Repeat the passage on U.S. cybersecurity word for word, from "The F.B.I. took" to "Sanger, Nicole Perlroth)".
══ Passage for review ══
The F.B.I. took an unusual step in the Microsoft hacking:
In addition to investigating the attacks, the agency obtained
a court order that allowed it to go into unpatched corporate
systems and remove elements of code left by the Chinese
hackers that could allow follow-up attacks. It was the first
time that the F.B.I. acted to remediate an attack as well as
investigate its perpetrators.
____
[From the New York Times, Updated June 8, 2021]
Pipeline Attack Yields Urgent Lessons About U.S. Cybersecurity
(By David E. Sanger, Nicole Perlroth)
For years, government officials and industry executives
have run elaborate simulations of a targeted cyberattack on
the power grid or gas pipelines in the United States,
imagining how the country would respond.
But when the real, this-is-not-a-drill moment arrived, it
didn't look anything like the war games.
═══
══ Provided information ══
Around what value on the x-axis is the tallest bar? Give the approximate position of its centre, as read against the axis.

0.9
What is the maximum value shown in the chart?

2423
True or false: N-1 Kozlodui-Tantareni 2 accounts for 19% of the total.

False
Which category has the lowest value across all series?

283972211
═══
══ Provided information ══
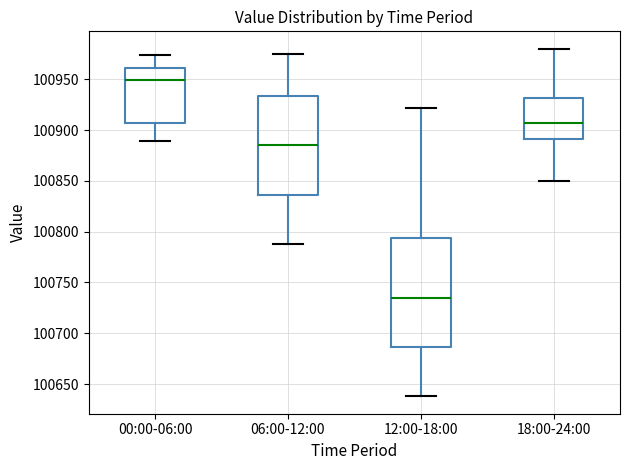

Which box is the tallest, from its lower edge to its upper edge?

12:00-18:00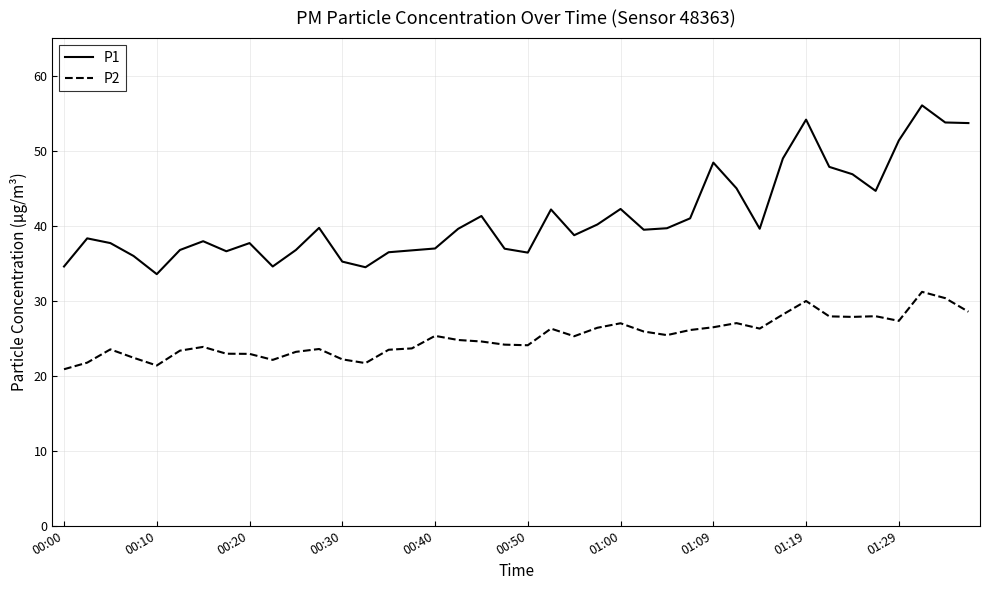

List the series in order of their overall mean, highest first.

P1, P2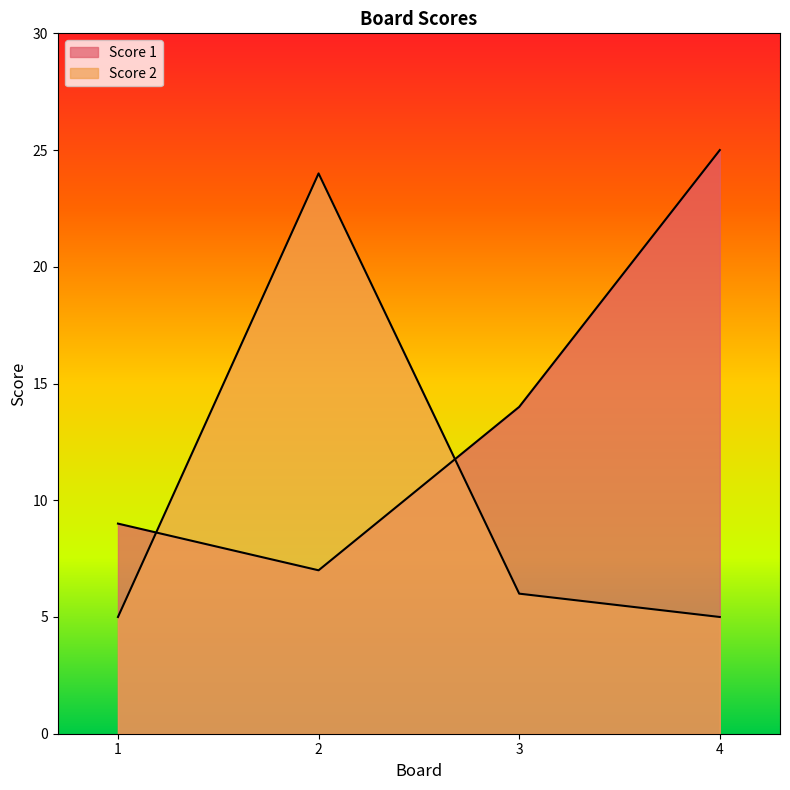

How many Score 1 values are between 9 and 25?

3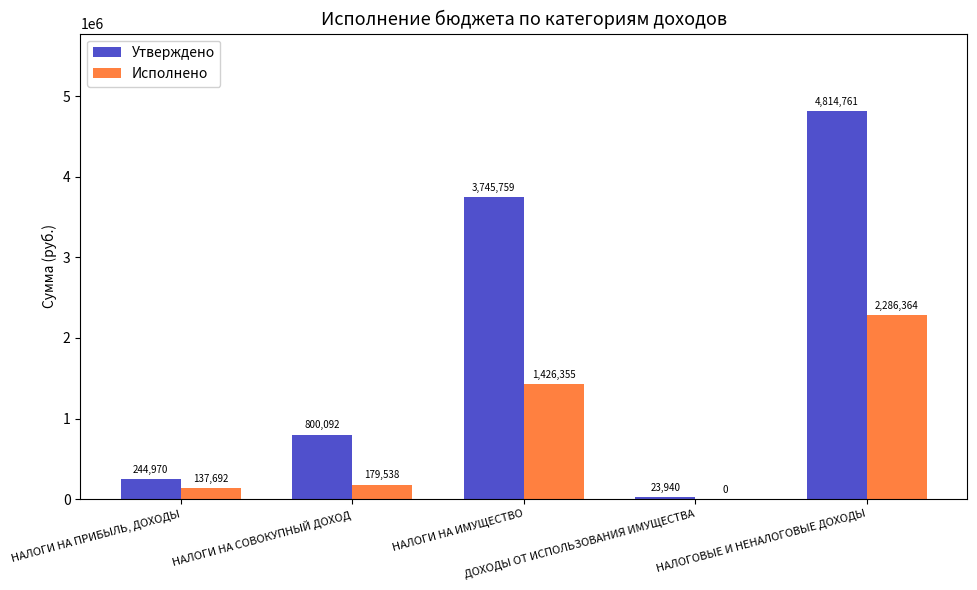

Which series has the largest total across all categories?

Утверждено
═══
**Answer to this problem**
The F.B.I. took an unusual step in the Microsoft hacking:
In addition to investigating the attacks, the agency obtained
a court order that allowed it to go into unpatched corporate
systems and remove elements of code left by the Chinese
hackers that could allow follow-up attacks. It was the first
time that the F.B.I. acted to remediate an attack as well as
investigate its perpetrators.
____
[From the New York Times, Updated June 8, 2021]
Pipeline Attack Yields Urgent Lessons About U.S. Cybersecurity
(By David E. Sanger, Nicole Perlroth)